その後私は抗うつ薬を服用している患者さんには注意して観察していたが、やはり同じようにてんかん発作を発症する患者にであった。
症例を述べる。
症例1. 40歳男。35歳からうつ病で、抗うつ薬のミルナシプラン(25㎎)を毎日2錠服用することになった。2年後なんの誘因もなく自宅で倒れ、全身のけいれんを起こした。その後まもなくうつ状態が改善したので抗うつ薬も中止した。しかし41歳時うつ病が再発し、再び抗うつ薬(ミルナシプラン)を服用したが、翌年42歳で、再度てんかん発作が再発した。しかも立て続けに1か月3回の発作が出現した。このようなわけで当院を緊急受診した。当院で何とか抗うつ薬減量中止できた結果、その後発作はない。
症例2. 35歳の男 2年前33歳で、うつ病を発症、抗うつ薬(パキシル20㎎)など服用していたが、36歳で発作を起こすようになった。突然意識を失い、階段から転倒して骨折した。さらに1年後、朝、台所で意識消失して倒れた。当院で脳波を検査したが、脳波には異常がなかった。脳画像CT,MRIなどの検査でも異常はなかった。仕事の都合上当院の通院はむりとのことでその後の経過はわからない。

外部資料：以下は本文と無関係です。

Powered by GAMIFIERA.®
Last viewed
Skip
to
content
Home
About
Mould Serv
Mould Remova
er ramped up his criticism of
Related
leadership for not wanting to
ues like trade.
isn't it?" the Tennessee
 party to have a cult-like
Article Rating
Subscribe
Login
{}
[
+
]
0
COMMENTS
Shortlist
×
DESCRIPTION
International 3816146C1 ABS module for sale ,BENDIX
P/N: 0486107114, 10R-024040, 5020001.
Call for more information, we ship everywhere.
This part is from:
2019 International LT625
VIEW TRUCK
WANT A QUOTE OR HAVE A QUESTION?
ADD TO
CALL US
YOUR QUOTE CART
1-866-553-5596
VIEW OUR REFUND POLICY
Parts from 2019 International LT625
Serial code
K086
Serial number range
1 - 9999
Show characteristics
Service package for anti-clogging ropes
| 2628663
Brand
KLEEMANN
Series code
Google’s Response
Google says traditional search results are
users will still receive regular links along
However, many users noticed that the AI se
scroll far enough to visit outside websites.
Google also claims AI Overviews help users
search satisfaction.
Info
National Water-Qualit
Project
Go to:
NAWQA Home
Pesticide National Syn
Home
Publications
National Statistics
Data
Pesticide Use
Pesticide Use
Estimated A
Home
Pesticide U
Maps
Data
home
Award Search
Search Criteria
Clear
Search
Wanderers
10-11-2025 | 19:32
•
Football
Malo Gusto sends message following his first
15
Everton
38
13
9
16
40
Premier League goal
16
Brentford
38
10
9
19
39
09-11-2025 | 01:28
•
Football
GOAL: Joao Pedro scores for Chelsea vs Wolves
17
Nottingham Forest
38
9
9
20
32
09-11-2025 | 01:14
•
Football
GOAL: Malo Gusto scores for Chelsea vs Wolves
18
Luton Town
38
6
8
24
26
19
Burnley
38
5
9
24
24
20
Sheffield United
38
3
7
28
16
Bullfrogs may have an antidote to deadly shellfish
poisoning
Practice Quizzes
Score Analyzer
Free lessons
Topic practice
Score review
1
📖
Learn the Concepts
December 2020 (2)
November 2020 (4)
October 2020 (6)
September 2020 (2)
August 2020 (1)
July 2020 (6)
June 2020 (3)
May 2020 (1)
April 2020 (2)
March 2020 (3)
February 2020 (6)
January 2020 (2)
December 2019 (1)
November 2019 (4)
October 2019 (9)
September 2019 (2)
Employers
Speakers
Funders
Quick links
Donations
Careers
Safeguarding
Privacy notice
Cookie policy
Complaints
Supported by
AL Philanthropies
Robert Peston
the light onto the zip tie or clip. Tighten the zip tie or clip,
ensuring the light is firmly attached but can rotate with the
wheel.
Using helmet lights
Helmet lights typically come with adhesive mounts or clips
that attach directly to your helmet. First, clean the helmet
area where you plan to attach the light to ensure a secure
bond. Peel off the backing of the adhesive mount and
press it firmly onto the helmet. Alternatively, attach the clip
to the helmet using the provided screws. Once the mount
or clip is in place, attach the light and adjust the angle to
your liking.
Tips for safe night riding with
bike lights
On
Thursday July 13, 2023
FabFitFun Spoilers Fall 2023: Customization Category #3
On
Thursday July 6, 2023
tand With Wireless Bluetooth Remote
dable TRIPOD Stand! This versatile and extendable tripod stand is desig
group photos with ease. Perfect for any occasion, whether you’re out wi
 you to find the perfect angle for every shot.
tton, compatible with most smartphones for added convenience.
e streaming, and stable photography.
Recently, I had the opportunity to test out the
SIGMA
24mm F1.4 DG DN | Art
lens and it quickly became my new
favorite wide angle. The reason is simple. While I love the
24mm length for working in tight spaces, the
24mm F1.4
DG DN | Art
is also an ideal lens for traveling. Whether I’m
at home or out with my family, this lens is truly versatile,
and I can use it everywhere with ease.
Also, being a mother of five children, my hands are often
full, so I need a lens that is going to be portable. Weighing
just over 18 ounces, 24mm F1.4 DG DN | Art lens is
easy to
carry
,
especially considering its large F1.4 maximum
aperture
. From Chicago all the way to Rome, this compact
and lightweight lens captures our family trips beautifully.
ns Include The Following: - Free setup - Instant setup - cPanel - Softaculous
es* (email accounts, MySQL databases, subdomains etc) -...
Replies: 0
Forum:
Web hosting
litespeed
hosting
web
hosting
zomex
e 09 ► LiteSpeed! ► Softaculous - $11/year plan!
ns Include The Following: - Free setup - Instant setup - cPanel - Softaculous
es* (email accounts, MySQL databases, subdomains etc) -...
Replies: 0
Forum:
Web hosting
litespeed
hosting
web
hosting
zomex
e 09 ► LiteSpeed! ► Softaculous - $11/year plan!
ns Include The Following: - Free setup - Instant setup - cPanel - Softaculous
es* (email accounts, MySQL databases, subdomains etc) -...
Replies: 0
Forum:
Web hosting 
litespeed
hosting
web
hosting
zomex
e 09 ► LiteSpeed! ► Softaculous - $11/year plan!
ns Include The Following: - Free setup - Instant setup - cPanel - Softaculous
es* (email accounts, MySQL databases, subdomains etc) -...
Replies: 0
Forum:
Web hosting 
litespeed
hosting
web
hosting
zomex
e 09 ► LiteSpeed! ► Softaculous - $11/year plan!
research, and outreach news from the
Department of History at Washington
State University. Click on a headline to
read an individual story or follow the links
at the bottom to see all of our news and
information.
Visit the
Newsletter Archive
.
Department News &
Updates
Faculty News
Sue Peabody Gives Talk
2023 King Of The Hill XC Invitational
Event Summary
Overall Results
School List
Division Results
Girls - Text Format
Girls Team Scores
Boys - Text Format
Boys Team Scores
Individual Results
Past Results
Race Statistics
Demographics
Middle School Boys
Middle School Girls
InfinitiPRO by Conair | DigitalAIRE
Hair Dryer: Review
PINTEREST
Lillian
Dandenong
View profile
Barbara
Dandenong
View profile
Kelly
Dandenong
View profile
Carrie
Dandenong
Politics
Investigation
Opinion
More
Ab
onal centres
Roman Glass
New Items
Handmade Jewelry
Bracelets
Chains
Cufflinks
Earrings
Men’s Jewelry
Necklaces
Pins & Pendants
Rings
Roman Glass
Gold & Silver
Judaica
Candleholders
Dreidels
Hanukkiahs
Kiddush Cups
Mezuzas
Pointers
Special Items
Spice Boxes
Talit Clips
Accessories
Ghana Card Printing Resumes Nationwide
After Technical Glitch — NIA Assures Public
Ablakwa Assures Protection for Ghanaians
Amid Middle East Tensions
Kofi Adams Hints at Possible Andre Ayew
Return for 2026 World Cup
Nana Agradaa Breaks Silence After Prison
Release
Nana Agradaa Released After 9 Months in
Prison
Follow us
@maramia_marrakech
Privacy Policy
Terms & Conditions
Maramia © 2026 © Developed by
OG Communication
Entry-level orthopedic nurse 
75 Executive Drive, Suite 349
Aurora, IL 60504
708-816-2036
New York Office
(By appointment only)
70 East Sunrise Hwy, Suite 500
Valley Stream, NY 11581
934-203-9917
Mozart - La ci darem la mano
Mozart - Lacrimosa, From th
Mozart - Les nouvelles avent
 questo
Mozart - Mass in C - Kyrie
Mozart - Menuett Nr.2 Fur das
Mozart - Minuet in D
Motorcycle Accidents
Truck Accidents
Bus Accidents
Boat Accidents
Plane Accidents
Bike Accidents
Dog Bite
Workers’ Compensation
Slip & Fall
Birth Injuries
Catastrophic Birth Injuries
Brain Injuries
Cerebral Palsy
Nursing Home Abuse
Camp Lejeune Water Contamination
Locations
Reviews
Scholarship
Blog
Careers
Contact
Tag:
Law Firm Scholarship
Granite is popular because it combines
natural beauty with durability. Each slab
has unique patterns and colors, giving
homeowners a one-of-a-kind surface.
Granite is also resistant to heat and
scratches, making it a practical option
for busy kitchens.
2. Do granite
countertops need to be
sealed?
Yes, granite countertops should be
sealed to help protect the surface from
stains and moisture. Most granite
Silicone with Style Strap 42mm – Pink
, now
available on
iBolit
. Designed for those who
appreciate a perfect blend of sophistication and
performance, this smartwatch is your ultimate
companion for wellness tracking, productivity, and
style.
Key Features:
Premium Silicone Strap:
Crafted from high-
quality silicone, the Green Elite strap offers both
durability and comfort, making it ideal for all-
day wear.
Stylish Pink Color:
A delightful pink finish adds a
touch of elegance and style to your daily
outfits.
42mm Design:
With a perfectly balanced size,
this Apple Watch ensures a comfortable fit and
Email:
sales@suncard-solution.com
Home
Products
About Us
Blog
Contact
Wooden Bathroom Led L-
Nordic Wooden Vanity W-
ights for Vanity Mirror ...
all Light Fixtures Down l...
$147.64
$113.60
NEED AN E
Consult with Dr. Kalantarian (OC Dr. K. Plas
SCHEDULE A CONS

その後私は抗うつ剤を併用してから、初めててんかん発作を起こした症例を7例経験した。いずれの症例も成人であり、脳に何らの器質的異常がなく、かつ知的障害もないかたである。このような方で、抗うつ薬を飲み始めてまもなく、てんかん発作が起きた時、ひょっとすると抗うつ薬が悪さをしていたのではないかと考える。このような症例は数が少なく、その因果関係もはっきりしない。しかし抗うつ薬は脳神経を賦活かさせるので、脳細胞が興奮して、てんかん発作を起こしたと考えてもおかしくはない。抗うつ薬も注意して使う必要がある。